I found a love, a pride, a peace that can only come from not only believing in but loving yourself.
What I went thru, what I've faced should have damaged me more than it has. But God has placed an impossibly strong belief that His plans are bigger than ANYTHING I can imagine for myself.
I lost a lot. I gained even more. And I'm excited, I'm hopeful and I'm ready to see what the next chapter of this crazy life brings me
Wednesday, March 11, 2015
Today I had to do something that I've been dreading for the year we've been discussing it. I had to meet my soon to be exhusband, that I haven't seen in 8 months, to sign a form destroying the 10 frozen embryos that we have.
I was shaking, I was crying, I was damn near close to hysteria and I was completely shattered. I am one of the lucky parents who got to hold and see both of her babies after they were born. A lot of parents who lose premature don't get that gift. I saw that Tucker looked like me. For so long I'd wondered what holding a baby that was part of me would look like. And I held him. And he was perfect. Then weeks later, I held Fletcher. And he looked just like his Daddy.
The embryos are my last hope of having a baby that has the characteristics of their brothers. It's a hope I've held onto for a long time.
The thought of destroying the hope I had for each one of those embryos broke my heart in a way no one can understand unless you've had to face that impossible decision.
Do I want to be tied to a man who walked out on me because life's hurts were too much? No. Do I want to have babies that are siblings of my boys?
More than anything.
I begged, pleaded and cried with him to let me have them. He was ok donating them to other families so they wouldn't have to go thru the hell we went thru. He was ok knowing he may have children walking this earth that he doesn't know about, but he won't allow me that.
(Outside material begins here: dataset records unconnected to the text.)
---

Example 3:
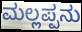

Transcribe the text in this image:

ಮಲ್ಲಪ್ಪನು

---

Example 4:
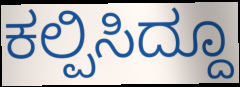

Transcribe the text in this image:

ಕಲ್ಪಿಸಿದ್ದೂ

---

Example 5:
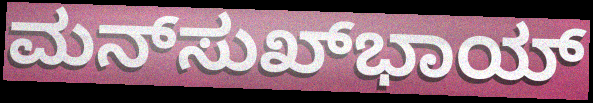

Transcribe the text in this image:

ಮನ್‌ಸುಖ್‌ಭಾಯ್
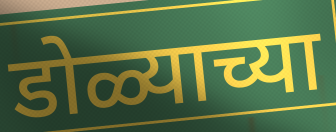
डोळ्याच्या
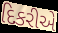
દિકરીએ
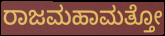
ರಾಜಮಹಾಮತ್ತೋ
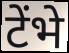
टेंभे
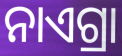
ନାଏଗ୍ରା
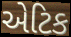
એટિક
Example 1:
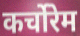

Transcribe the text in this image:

कर्चोरेम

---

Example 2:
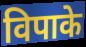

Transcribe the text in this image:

विपाके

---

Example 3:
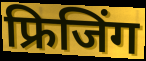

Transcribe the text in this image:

फ्रिजिंग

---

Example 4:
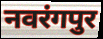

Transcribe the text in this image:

नवरंगपुर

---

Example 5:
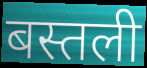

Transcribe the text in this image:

बस्तली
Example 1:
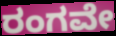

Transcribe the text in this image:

ರಂಗವೇ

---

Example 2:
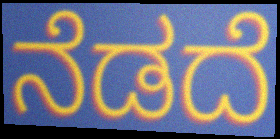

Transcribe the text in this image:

ನೆಡದೆ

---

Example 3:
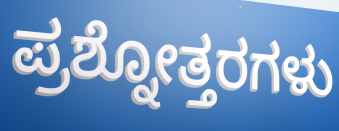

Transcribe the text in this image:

ಪ್ರಶ್ನೋತ್ತರಗಳು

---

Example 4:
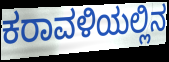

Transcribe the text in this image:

ಕರಾವಳಿಯಲ್ಲಿನ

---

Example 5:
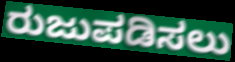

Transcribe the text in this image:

ರುಜುಪಡಿಸಲು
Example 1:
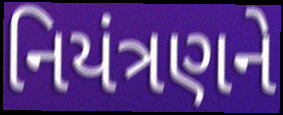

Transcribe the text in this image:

નિયંત્રણને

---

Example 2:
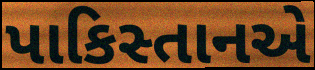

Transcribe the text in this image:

પાકિસ્તાનએ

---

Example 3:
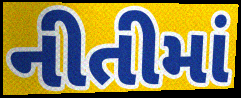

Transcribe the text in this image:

નીતીમાં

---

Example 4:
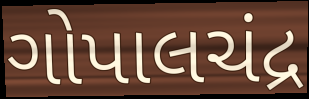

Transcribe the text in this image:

ગોપાલચંદ્ર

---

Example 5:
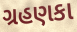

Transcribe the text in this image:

ગ્રહણકા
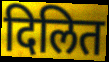
दिलित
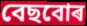
বেছবোৰ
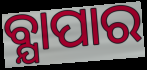
ବ୍ଯାପାର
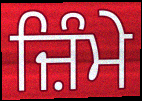
ਜ਼ਿੰਮੇ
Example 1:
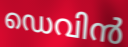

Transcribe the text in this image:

ഡെവിൻ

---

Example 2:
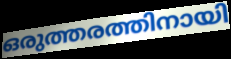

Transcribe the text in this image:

ഒരുത്തരത്തിനായി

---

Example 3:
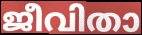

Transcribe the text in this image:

ജീവിതാ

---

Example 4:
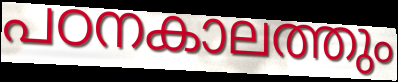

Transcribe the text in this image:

പഠനകാലത്തും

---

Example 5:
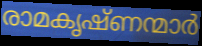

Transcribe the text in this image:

രാമകൃഷ്ണന്മാർ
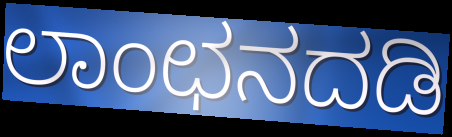
ಲಾಂಛನದಡಿ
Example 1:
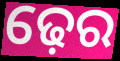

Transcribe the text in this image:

ଢ଼େର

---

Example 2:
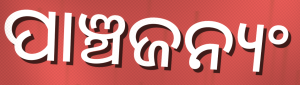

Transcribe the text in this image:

ପାଞ୍ଚଜନ୍ୟଂ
I offered to move out of the state, country,
sign away all rights, he won't agree. He's fine with other people having our kids, just not me.
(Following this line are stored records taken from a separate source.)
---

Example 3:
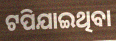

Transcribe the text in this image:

ଟପିଯାଇଥିବା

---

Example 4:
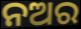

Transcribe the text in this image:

ନଅର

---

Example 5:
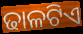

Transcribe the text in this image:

ଢାଳଟିଏ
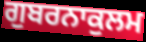
ਗੁਬਰਨਾਕੁਲਮ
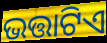
ଭତ୍ତାଟିଏ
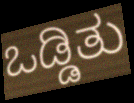
ಒಡ್ಡಿತು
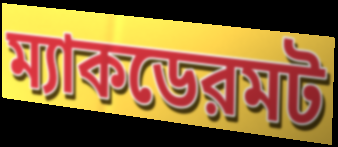
ম্যাকডেরমট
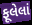
ફૂલેલાં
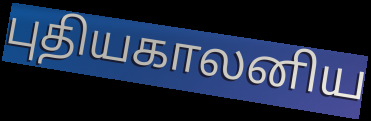
புதியகாலனிய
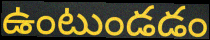
ఉంటుండడం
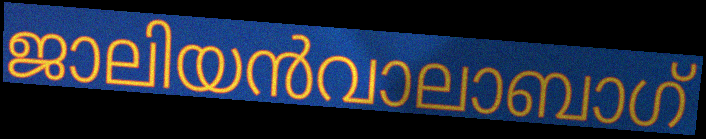
ജാലിയൻവാലാബാഗ്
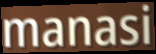
manasi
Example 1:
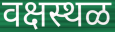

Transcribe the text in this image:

वक्षस्थळ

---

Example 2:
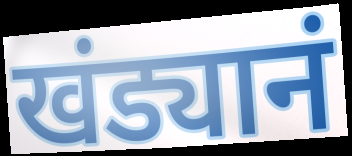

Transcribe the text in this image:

खंड्यानं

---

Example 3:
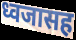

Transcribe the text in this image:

ध्वजासह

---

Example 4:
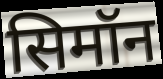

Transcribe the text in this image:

सिमॉन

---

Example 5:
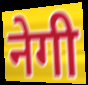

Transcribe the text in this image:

नेगी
I sat outside the dr's office with that form, head on the steering wheel, my body racked with sobs coming from a place of despair I didn't know I had.
I couldn't turn the form in. Not yet. It's too big of a decision that I have absolutely no peace about.
I reached out to some friends and family and asked them to pray for me. Of course my loving, selfless prayer warriors circled around me and one specifically asked that God would give me a word, a song, something specific that would help me thru this.
I went to Walgreens and had my head down, trying to cover my tear stained face and hide the tears that were falling and I wasn't speaking to the cashier but I heard her talking. Then I realized she was praying. Out loud. She was praying for me. I looked up, tears running down my face with a look of total loss and she said, if you agree then just say "Amen." I looked at this beautiful lady who had no idea the gift she had just shared with me and whispered, "Amen."
I've had some exciting doors open for me over the past week that have given me a hope and peace for motherhood that I haven't had in a long time. Naively I thought that would replace the brokenness of losing the hope of what the embryos held for me.
Life is heavy. Way too heavy sometimes and today I was literally crushed under the weight of decisions that are being made for me that I have no control over.
And I lost it.
And in that brokenness, the kindness of a stranger and her heartfelt prayer that God would hold me, guide me, keep me and love me until I can see the light at the end of the tunnel lifted some of the weight that made me feel like I was drowning.
I don't know what tomorrow holds. I know that sometimes the circumstances we face today are so devastating it's hard to see past. But I also know that in my darkest hours, the moments I've felt completely alone and forgotten, God uses the most unlikely people to speak to my heart.
The prayer of a stranger, spoken out loud in faith and belief gave me the push to keep walking forward.